A unit circle inscribed in parabola $y=x^2$ has center $(0,5/4)$. Generalize this result to $y=ax^2+bx+c$.

Question

A circle with radius $1$ inscribed in the parabola $y = x^2$. If the coordinates of the center of the circle in this case is found to be $(0, 5/4)$. Can you generalize this problem for an arbitrary quadratic $y = ax^2 + bx + c$? If so, propose a mathematically precise generalization and prove it.

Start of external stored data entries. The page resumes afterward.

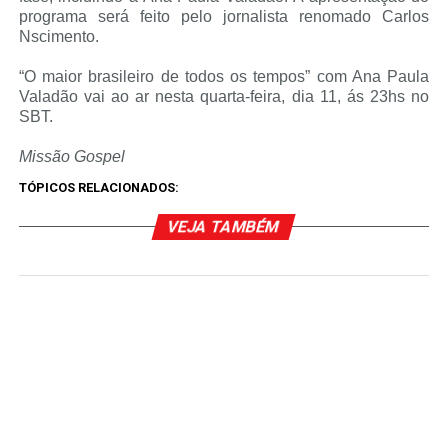
programa será feito pelo jornalista renomado Carlos
Nscimento.
“O maior brasileiro de todos os tempos” com Ana Paula
Valadão vai ao ar nesta quarta-feira, dia 11, ás 23hs no
SBT.
Missão Gospel
TÓPICOS RELACIONADOS:
VEJA TAMBÉM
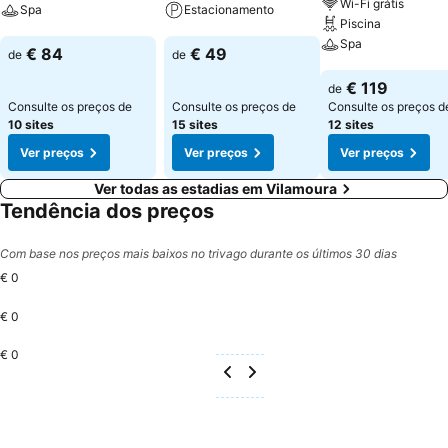
Wi-Fi grátis
Spa
Estacionamento
Piscina
Spa
Ver preços
Ver preços
€ 84
€ 49
de
de
Ver preços
€ 119
de
Consulte os preços de
Consulte os preços de
Consulte os preços d
10 sites
15 sites
12 sites
Ver preços
Ver preços
Ver preços
Ver todas as estadias em Vilamoura
Tendência dos preços
Com base nos preços mais baixos no trivago durante os últimos 30 dias
€ 0
€ 0
€ 0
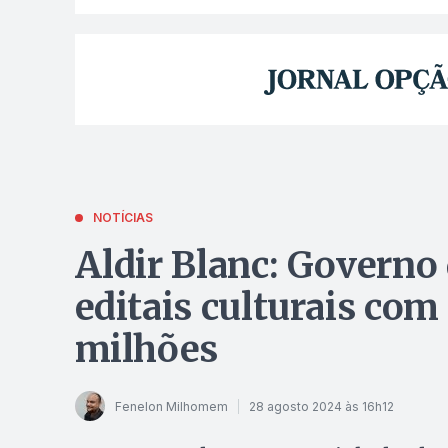
NOTÍCIAS
Aldir Blanc: Governo
editais culturais co
milhões
Fenelon Milhomem
28 agosto 2024 às 16h12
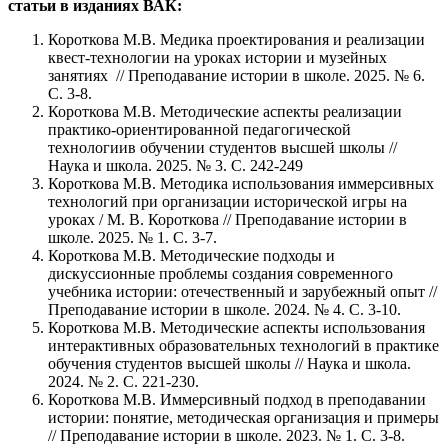
статьи в изданиях ВАК:
Короткова М.В. Медика проектирования и реализации
квест-технологии на уроках истории и музейных
занятиях // Преподавание истории в школе. 2025. № 6.
С. 3-8.
Короткова М.В. Методические аспекты реализации
практико-ориентированной педагогической
технологиив обучении студентов высшей школы //
Наука и школа. 2025. № 3. С. 242-249
Короткова М.В. Методика использования иммерсивных
технологий при организации исторической игры на
уроках / М. В. Короткова // Преподавание истории в
школе. 2025. № 1. С. 3-7.
Короткова М.В. Методические подходы и
дискуссионные проблемы создания современного
учебника истории: отечественный и зарубежный опыт //
Преподавание истории в школе. 2024. № 4. С. 3-10.
Короткова М.В. Методические аспекты использования
интерактивных образовательных технологий в практике
обучения студентов высшей школы // Наука и школа.
2024. № 2. С. 221-230.
Короткова М.В. Иммерсивный подход в преподавании
истории: понятие, методическая организация и примеры
// Преподавание истории в школе. 2023. № 1. С. 3-8.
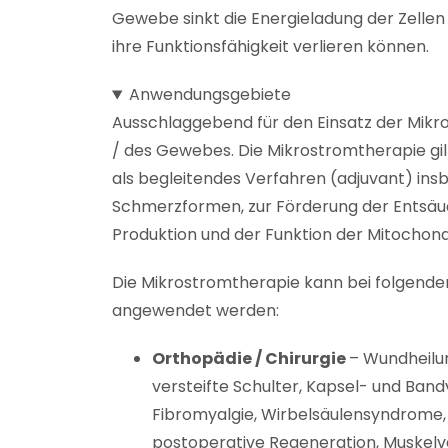
Gewebe sinkt die Energieladung der Zellen
ihre Funktionsfähigkeit verlieren können.
Anwendungsgebiete
Ausschlaggebend für den Einsatz der Mikros
/ des Gewebes.
Die Mikrostromtherapie gilt
als begleitendes Verfahren (adjuvant) in
Schmerzformen, zur Förderung der Entsäu
Produktion und der Funktion der Mitochond
Die Mikrostromtherapie kann bei folgende
angewendet werden:
Orthopädie / Chirurgie
– Wundheilun
versteifte Schulter, Kapsel- und Ba
Fibromyalgie, Wirbelsäulensyndrome
postoperative Regeneration, Muskelv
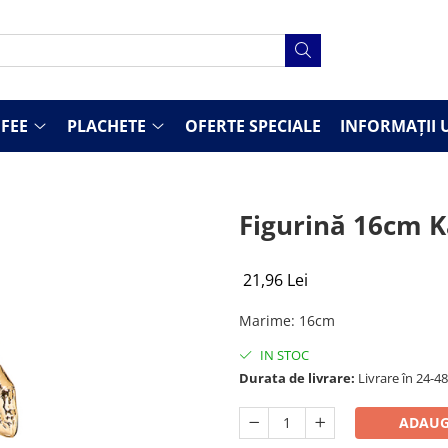
FEE
PLACHETE
OFERTE SPECIALE
INFORMAȚII U
Figurină 16cm K
21,96 Lei
Marime
:
16cm
IN STOC
Durata de livrare:
Livrare în 24-4
ADAUG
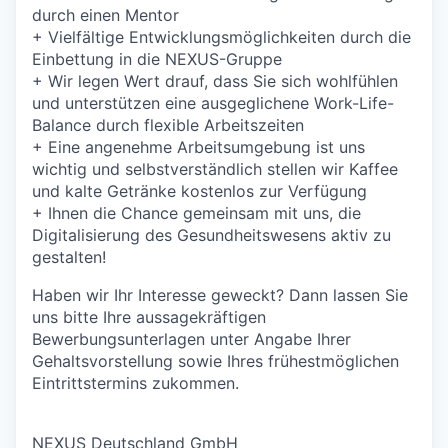
durch einen Mentor
+
Vielfältige Entwicklungsmöglichkeiten durch die
Einbettung in die NEXUS-Gruppe
+
Wir legen Wert drauf, dass Sie sich wohlfühlen
und unterstützen eine ausgeglichene Work-Life-
Balance durch flexible Arbeitszeiten
+
Eine angenehme Arbeitsumgebung ist uns
wichtig und selbstverständlich stellen wir Kaffee
und kalte Getränke kostenlos zur Verfügung
+ Ihnen die Chance gemeinsam mit uns, die
Digitalisierung des Gesundheitswesens aktiv zu
gestalten!
Haben wir Ihr Interesse geweckt? Dann lassen Sie
uns bitte Ihre aussagekräftigen
Bewerbungsunterlagen unter Angabe Ihrer
Gehaltsvorstellung sowie Ihres frühestmöglichen
Eintrittstermins zukommen.
NEXUS Deutschland GmbH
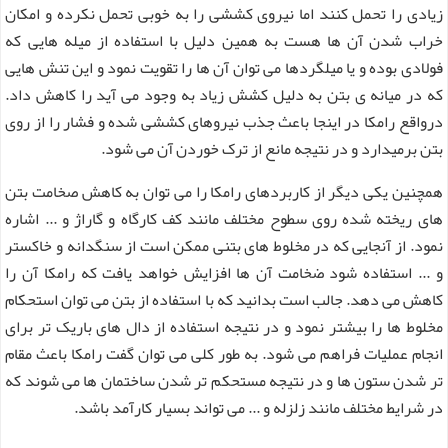
زیادی را تحمل کنند اما نیروی کششی را به خوبی تحمل نکرده و امکان
خراب شدن آن ها هست به همین دلیل با استفاده از میله هایی که
فولادی بوده و یا میلگردها می توان آن ها را تقویت نمود و این تنش هایی
که در میانه ی بتن به دلیل کشش زیاد به وجود می آید را کاهش داد.
درواقع رامکا در اینجا باعث جذب نیروهای کششی شده و فشار را از روی
بتن برمیدارد و در نتیجه مانع از ترک خوردن آن می شود.
همچنین یکی دیگر از کاربردهای رامکا را می توان به کاهش صخامت بتن
های ریخته شده روی سطوح مختلف مانند کف کارگاه و گاراژ و ... اشاره
نمود. از آنجایی که در مخلوط های بتنی ممکن است از سنگدانه و خاکستر
و ... استفاده شود ضخامت آن ها افزایش خواهد یافت که رامکا آن را
کاهش می دهد. جالب است بدانید که با استفاده از بتن می توان استحکام
مخلوط ها را بیشتر نمود و در نتیجه استفاده از دال های باریک تر برای
انجام عملیات فراهم می شود. به طور کلی می توان گفت رامکا باعث مقام
تر شدن ستون ها و در نتیجه مستحکم تر شدن ساختمان ها می شوند که
در شرایط مختلف مانند زلزله و ... می تواند بسیار کارآمد باشد.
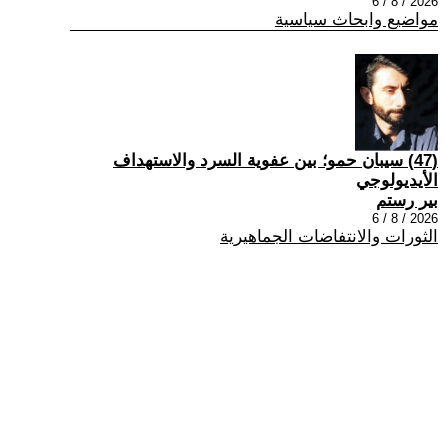
2026 / 8 / 6
مواضيع وابحاث سياسية
(47) سيبان حمو؛ بين عفوية السرد والاستهداف
الأيديولوجي
بير رستم
2026 / 8 / 6
الثورات والانتفاضات الجماهيرية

(Recall that the equation of a circle or radius $r$ centered at the point $(h,k)$ is given by $(x −h)^2 +(y −k)^2 = r^2$.)

Answer 1

Rewrite the equation of the general parabola equation as,

$$y = a\left(x+\frac{b}{2a}\right)^2- \frac{b^2}{4a}+c$$

and let the corresponding equation of the circle

$$\left(x+\frac{b}{2a}\right)^2+(y-m)^2=1$$

The center of the circle is $(-\frac{b}{2a}, m)$ with $m$ to be solved next. Combine the two equations above to obtain the quadratic equation for $y$,

$$y^2+\left(\frac 1a -2m\right)y + \frac 1a \left(\frac {b^2}{4a} -c\right)+ m^2 -1=0$$

Since the parabola and the circle are tangential to each other, the discriminant of above quadratic equation is zero, which leads to the solution for the general case,

$$m= \frac{1}{4a}(1+4a^2-b^2+4ac)$$

In the special case of $y=x^2$, the center becomes $(-\frac{b}{2a}, m)=(0,\frac 54)$.